One thing that's exciting about the application of evolutionary biology methods to linguistics is that we can sharpen our understanding of just how the language has changed through time--and will continue changing tomorrow. This recent piece from England describes how some of the Oldest English words have been identified, thanks to the use of computational analysis of ancient texts, and this group from Harvard made a splash in '07 by coming up with a way to predict the future of past-tense verbs. That is, the past tense of go and have won't become goed and haved anytime soon, whereas the past tense of wed will likely become regularized (wedded) sooner rather than later.

If descriptivist takes on language clash with your sense of certainty about what is and isn't correct English, I recommend a visit to a website like It's an effective reminder of one's small and temporary place in the world. In a global society that's changing this fast, notions of a language locked in time and form seem especially quaint, if not absurd.

Tuesday, February 24, 2009

firing a bird (I think) into an aircraft engine, and iceland's woes


And on a completely different note, here's a note from a good friend in Iceland. If you think the US economy is in trouble... And this friend isn't even hurting as badly as many others in Iceland, Ireland and other countries of Europe that don't begin with i.

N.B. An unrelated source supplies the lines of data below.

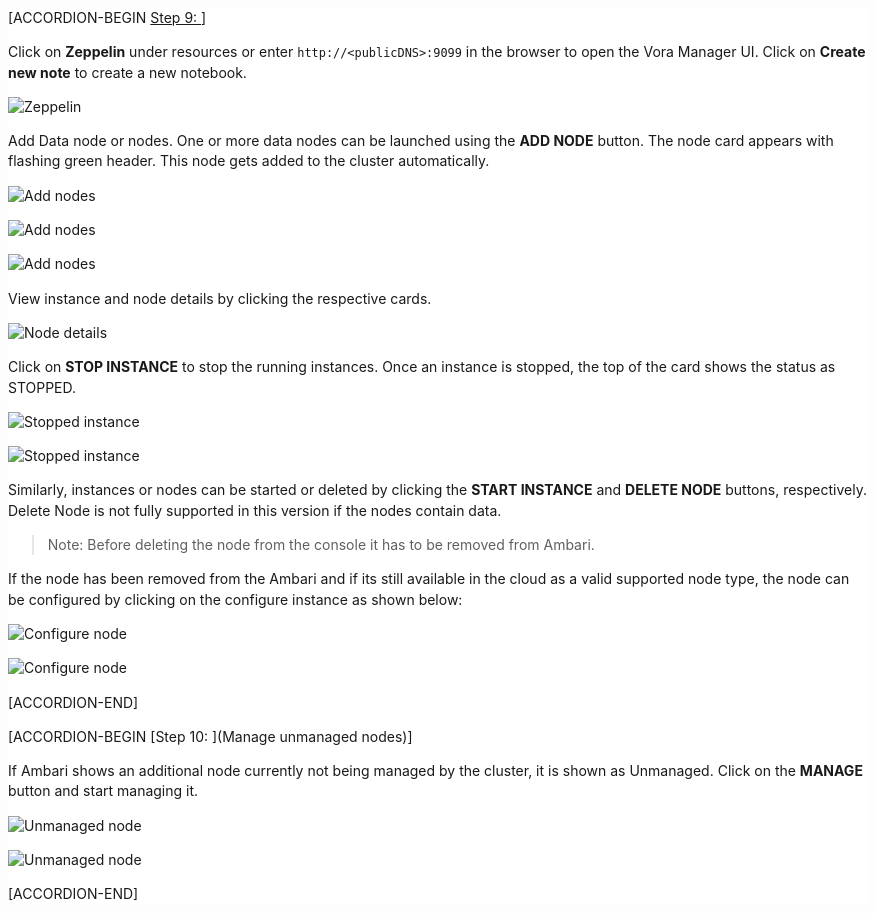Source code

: [ACCORDION-BEGIN [Step 9: ](Zeppelin)]

Click on **Zeppelin** under resources or enter `http://<publicDNS>:9099` in the browser to open the Vora Manager UI. Click on **Create new note** to create a new notebook.

![Zeppelin](zeppelin.png)

Add Data node or nodes. One or more data nodes can be launched using the **ADD NODE** button. The node card appears with flashing green header. This node gets added to the cluster automatically.

![Add nodes](add-nodes1.png)

![Add nodes](add-nodes2.png)

![Add nodes](add-nodes3.png)

View instance and node details by clicking the respective cards.

![Node details](node-details.png)

Click on **STOP INSTANCE** to stop the running instances. Once an instance is stopped, the top of the card shows the status as STOPPED.

![Stopped instance](stopped-instance.png)

![Stopped instance](stopped-instance2.png)

Similarly, instances or nodes can be started or deleted by clicking the **START INSTANCE** and **DELETE NODE** buttons, respectively. Delete Node is not fully supported in this version if the nodes contain data.

  > Note: Before deleting the node from the console it has to be removed from Ambari.

If the node has been removed from the Ambari and if its still available in the cloud as a valid supported node type, the node can be configured by clicking on the configure instance as shown below:

![Configure node](configure-node.png)

![Configure node](configure-node2.png)



[ACCORDION-END]

[ACCORDION-BEGIN [Step 10: ](Manage unmanaged nodes)]

If Ambari shows an additional node currently not being managed by the cluster, it is shown as Unmanaged. Click on the **MANAGE** button and start managing it.

![Unmanaged node](unmanaged.png)

![Unmanaged node](unmanaged2.png)



[ACCORDION-END]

We're hanging on just now thank you. S and her husband are moving to the US at the end of February. F (hubby) was born there--American father, Icelandic mother. He is a waiter, lived in Florida until he was 35 and now can't find work here. S just finished a course in accounting and one of her professors gave her some letters of recommendation to firms in New Hampshire. They got into difficulties when they bought an apartment near us before they sold their little apartment down town. When the markets collapsed, so did the housing sales and nothing has happened since. It is very difficult to pay two mortgages while F is unemployed.

E and her hubby O have 3 gorgeous daughters and she manages a big supermarket. He worked as a translator for a TV station, but today is his last day at work.They live in an apartment which we own so they are OK. Life is not dull here! The coalition government collapsed yesterday, heads of two parties are retiring, one because of cancer, the other had a brain tumor. We don't know from day to day what's happening--we just go to work and hope our desks have not been removed in the night.

I have heard that things are not great anywhere just now. Maybe because our micro-economy has been under the world's microscope, we are the first western economy to topple. How are things with you?

Saturday, February 14, 2009

for np

By what magic does she softly say my name and in so doing restore me to myself?